#### REQUIRED ACTION:
Your task is to repeat the lines below exactly, excluding any pictures they contain.

#### DATASET EXCERPT:
● ● ●
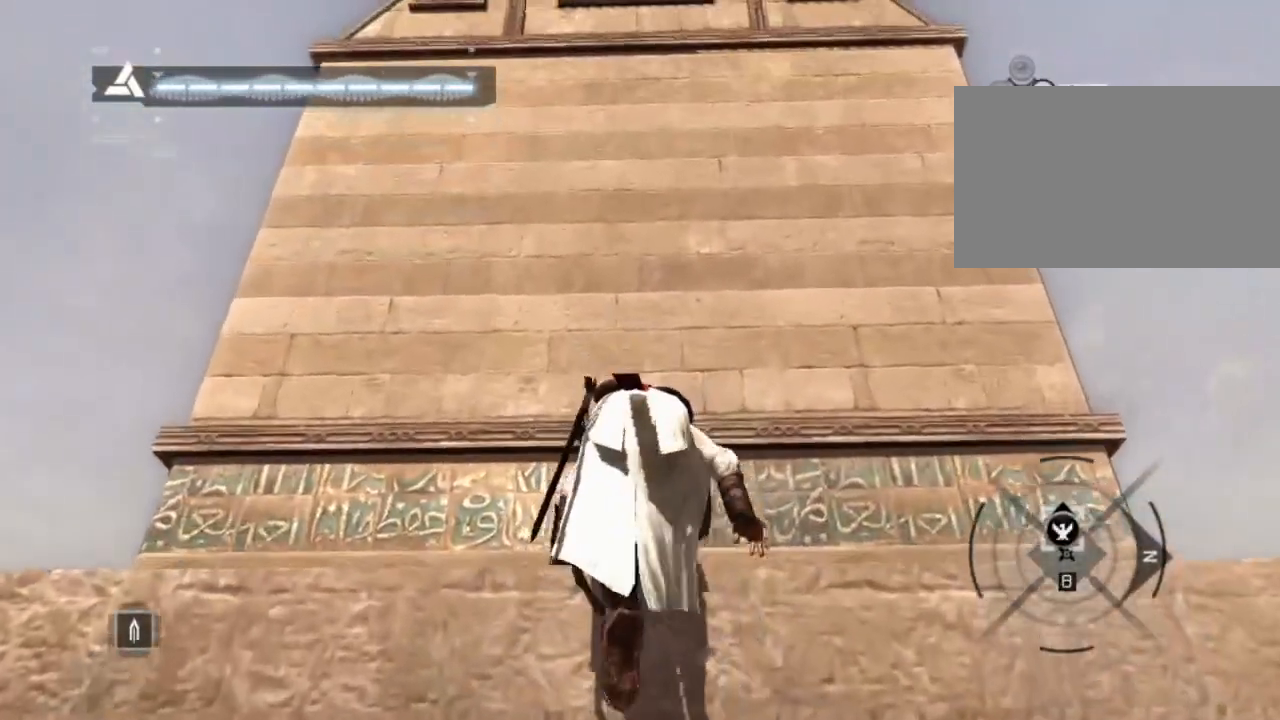
{"keys": ["shift", "space", "w"], "mouse": [], "events": []}
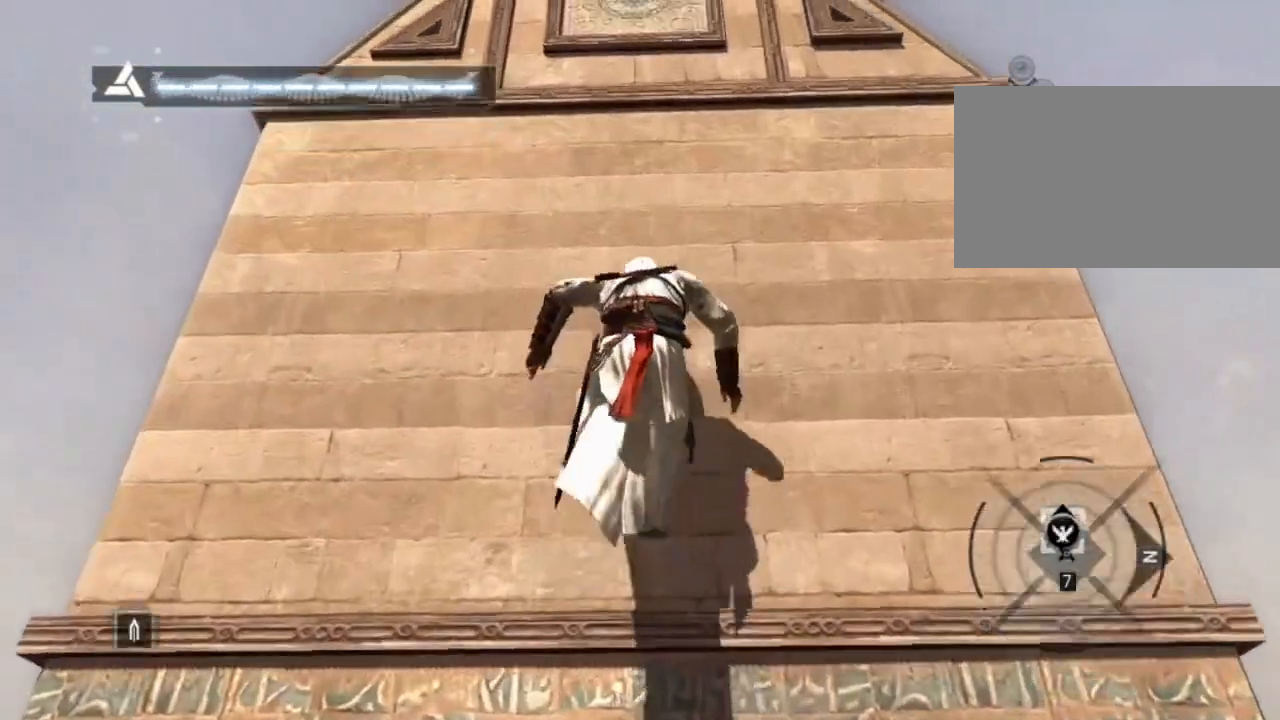
{"keys": ["shift", "w"], "mouse": [], "events": [[367, "space", "up"]]}
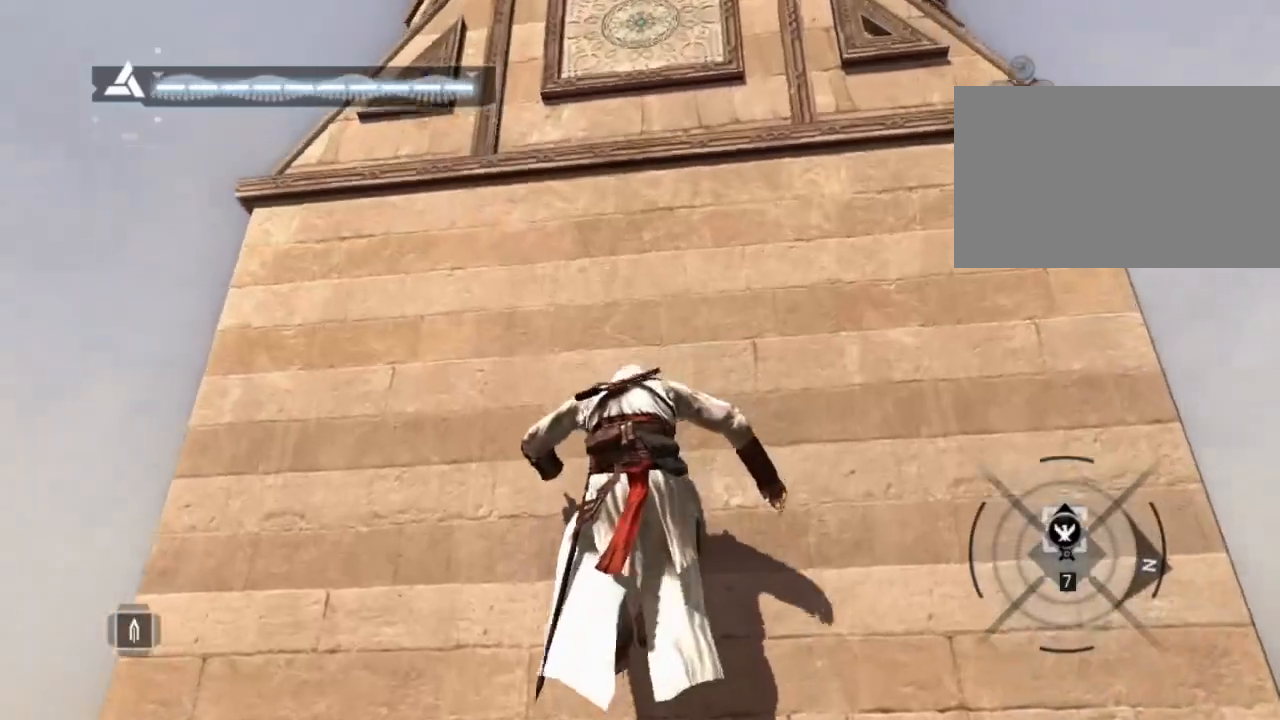
{"keys": [], "mouse": [], "events": [[50, "w", "up"], [117, "shift", "up"]]}
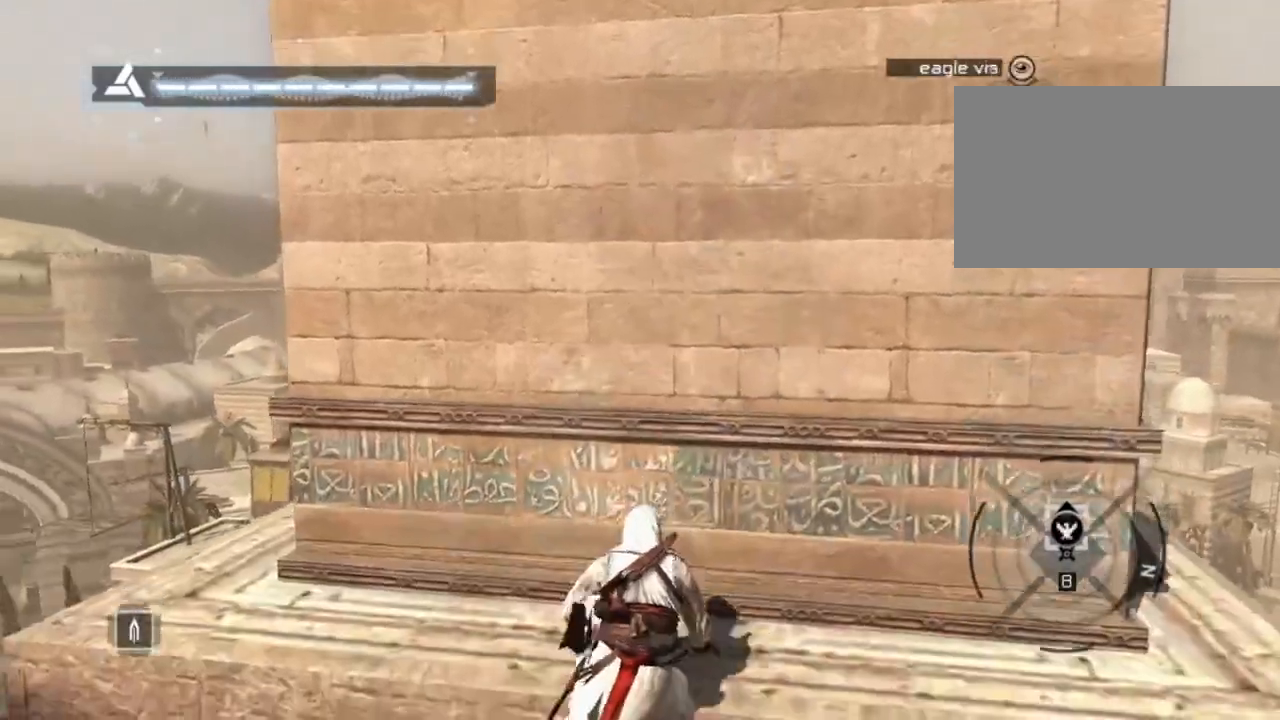
{"keys": ["a", "w"], "mouse": [], "events": [[34, "w", "down"], [317, "a", "down"]]}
● ● ●
#### ANSWER SECTION:
{"keys": ["shift", "space", "w"], "mouse": [], "events": []}
{"keys": ["shift", "w"], "mouse": [], "events": [[367, "space", "up"]]}
{"keys": [], "mouse": [], "events": [[50, "w", "up"], [117, "shift", "up"]]}
{"keys": ["a", "w"], "mouse": [], "events": [[34, "w", "down"], [317, "a", "down"]]}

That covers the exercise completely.